Source: National Treasury’s economic transformation strategy document

Lehohla says the language of “job opportunities” in the first paragraph is a cop out and there is an inconsistency between the number of jobs mentioned in the abstract and the concluding statements in the paper.

“That statement at the front, and the concluding table, leave you completely confused as to whether it is a million jobs in 10 years or whether it is 10 million jobs in 10 years,” he says.

“Now, when you have to contend with that, we have to start asking is this document really serious? Where is the arithmetic? Where is the transmission mechanism?”

Lehohla believes that regardless of whether the document refers to one million jobs or 10 million, it is “wrong” in both cases.

If one million jobs in the long term scenario translates to 100 000 jobs a year, this is not realistic when there are 10 million people who are unemployed and every year an additional 400 000 people are added onto the list, says Lehohla. On the other hand, 10 million jobs over the next 10 years cannot be sustained by growth of three percentage points.

“I am terribly worried that numbers that big are just thrown around like that.”


Instead of being a plan, Lehohla says the document is better described as an “assemblage of essays” and a good attempt that raises issues around how SA goes about planning a system.

“There is no systematic process that makes everything go through the eye of the needle. It is a compilation of pieces of paper and then we think that’s a plan. That’s a problem.”

The former statistician-general says a master plan also requires all spheres of government to talk the “same language”.

For instance, in July President Cyril Ramaphosa said that he planned to create two million jobs in 10 years, through private sector participation as well as by leveraging off the tourism and agricultural sectors. This is not dissimilar from the Treasury document, however, the economic blueprint only speaks of one million jobs.

“Those are two big, different numbers and in terms of development communication, it shows the fault lines in the plan itself,” said Lehohla.

‘I can’t trust those numbers’

It is this incoherence by political heads that Lehohla argues creates distrust in the bigger numbers asserted by the document.

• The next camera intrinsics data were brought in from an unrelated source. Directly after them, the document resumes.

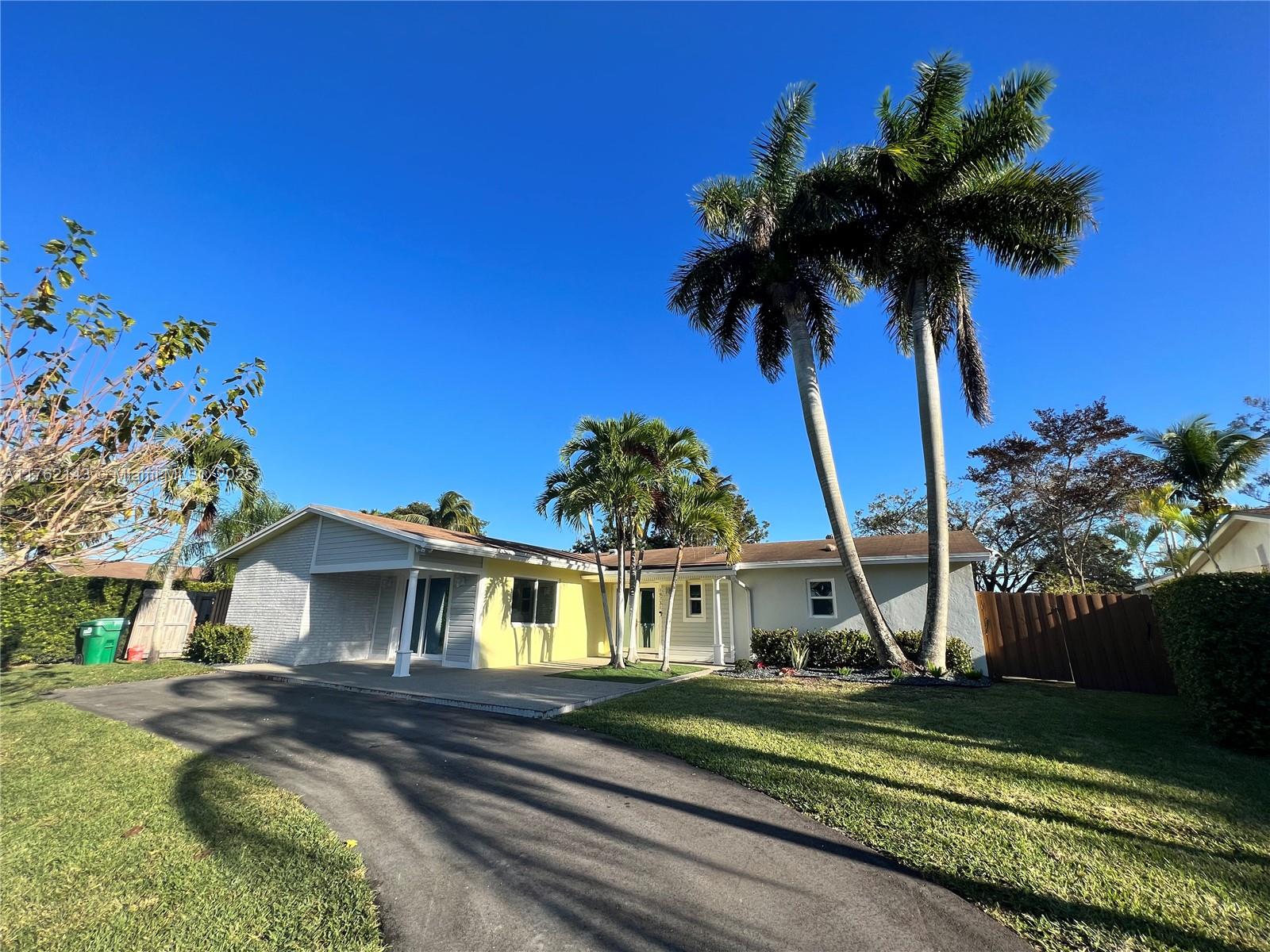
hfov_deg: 106.2
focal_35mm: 13
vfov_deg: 89.9
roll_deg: -0.3
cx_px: 635
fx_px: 477
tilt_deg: +15.0
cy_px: 476
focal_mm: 1.57
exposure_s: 1/1220
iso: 32
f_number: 1.8
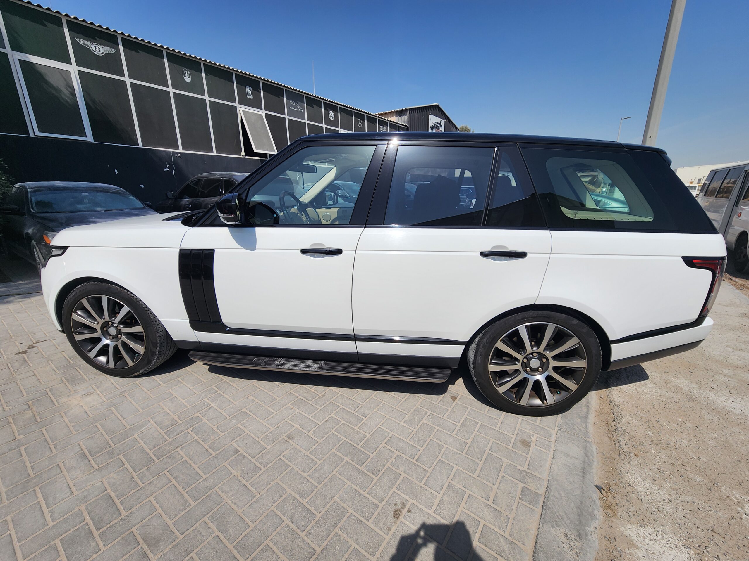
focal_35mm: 13
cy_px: 280
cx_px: 374
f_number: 2.2
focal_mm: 2.2
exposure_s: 1/3569
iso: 50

The economic document proposes that embattled power utility Eskom sell off its power stations and their respective obligations as a way of limiting the fiscal and economic risk that Eskom poses. It is estimated that the sale will generate R450 billion. The paper also proposes greater energy production by independent renewable power producers.

This comes against a backdrop where Minister of Mineral Resources Gwede Mantashe has affirmed his backing for coal and nuclear in the country’s energy mix. Meanwhile, former energy minister Jeff Radebe’s unpromulgated Integrated Resource Plan sees coal as part of the country’s energy mix only until 2030, to be replaced by renewables, and does not account for new nuclear projects.

“This incoherence is so serious and so deep that you can’t swing in less than a month on issues like these,” says Lehohla.

“I have very little confidence in the R450 billion, because there is nothing that proves to me that the one million and 10 million [jobs] are not different.”

Lehohla says it’s not just the process of implementing reforms that SA does not get right, it is also the process of planning.

“Unless we get those right it will be very difficult to win the confidence of South Africans that things may look different.”